- Stated exercise: Please print every line of the material below, keeping each one unchanged.

--------

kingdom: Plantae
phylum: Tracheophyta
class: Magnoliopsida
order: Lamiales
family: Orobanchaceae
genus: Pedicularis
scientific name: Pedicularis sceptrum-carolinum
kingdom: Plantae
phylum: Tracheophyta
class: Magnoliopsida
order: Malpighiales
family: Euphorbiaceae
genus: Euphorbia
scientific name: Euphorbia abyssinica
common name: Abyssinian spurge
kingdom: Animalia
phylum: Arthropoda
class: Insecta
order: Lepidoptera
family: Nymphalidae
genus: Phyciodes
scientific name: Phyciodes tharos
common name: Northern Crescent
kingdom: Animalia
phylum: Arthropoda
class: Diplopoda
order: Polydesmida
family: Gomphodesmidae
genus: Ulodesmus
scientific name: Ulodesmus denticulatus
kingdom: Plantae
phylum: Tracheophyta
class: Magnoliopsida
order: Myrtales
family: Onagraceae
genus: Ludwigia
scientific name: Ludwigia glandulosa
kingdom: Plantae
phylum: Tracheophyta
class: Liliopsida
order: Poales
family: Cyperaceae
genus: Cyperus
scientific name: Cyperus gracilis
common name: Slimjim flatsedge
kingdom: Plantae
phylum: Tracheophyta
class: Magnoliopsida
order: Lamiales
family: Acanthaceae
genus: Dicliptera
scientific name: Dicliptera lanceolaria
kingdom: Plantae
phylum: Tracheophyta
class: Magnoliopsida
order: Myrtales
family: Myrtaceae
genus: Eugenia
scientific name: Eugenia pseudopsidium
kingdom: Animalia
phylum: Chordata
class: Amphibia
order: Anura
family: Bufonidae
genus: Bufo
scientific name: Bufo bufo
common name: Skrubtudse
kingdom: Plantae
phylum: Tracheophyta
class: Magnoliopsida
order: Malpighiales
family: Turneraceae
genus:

--------

- Final result:
kingdom: Plantae
phylum: Tracheophyta
class: Magnoliopsida
order: Lamiales
family: Orobanchaceae
genus: Pedicularis
scientific name: Pedicularis sceptrum-carolinum
kingdom: Plantae
phylum: Tracheophyta
class: Magnoliopsida
order: Malpighiales
family: Euphorbiaceae
genus: Euphorbia
scientific name: Euphorbia abyssinica
common name: Abyssinian spurge
kingdom: Animalia
phylum: Arthropoda
class: Insecta
order: Lepidoptera
family: Nymphalidae
genus: Phyciodes
scientific name: Phyciodes tharos
common name: Northern Crescent
kingdom: Animalia
phylum: Arthropoda
class: Diplopoda
order: Polydesmida
family: Gomphodesmidae
genus: Ulodesmus
scientific name: Ulodesmus denticulatus
kingdom: Plantae
phylum: Tracheophyta
class: Magnoliopsida
order: Myrtales
family: Onagraceae
genus: Ludwigia
scientific name: Ludwigia glandulosa
kingdom: Plantae
phylum: Tracheophyta
class: Liliopsida
order: Poales
family: Cyperaceae
genus: Cyperus
scientific name: Cyperus gracilis
common name: Slimjim flatsedge
kingdom: Plantae
phylum: Tracheophyta
class: Magnoliopsida
order: Lamiales
family: Acanthaceae
genus: Dicliptera
scientific name: Dicliptera lanceolaria
kingdom: Plantae
phylum: Tracheophyta
class: Magnoliopsida
order: Myrtales
family: Myrtaceae
genus: Eugenia
scientific name: Eugenia pseudopsidium
kingdom: Animalia
phylum: Chordata
class: Amphibia
order: Anura
family: Bufonidae
genus: Bufo
scientific name: Bufo bufo
common name: Skrubtudse
kingdom: Plantae
phylum: Tracheophyta
class: Magnoliopsida
order: Malpighiales
family: Turneraceae
genus:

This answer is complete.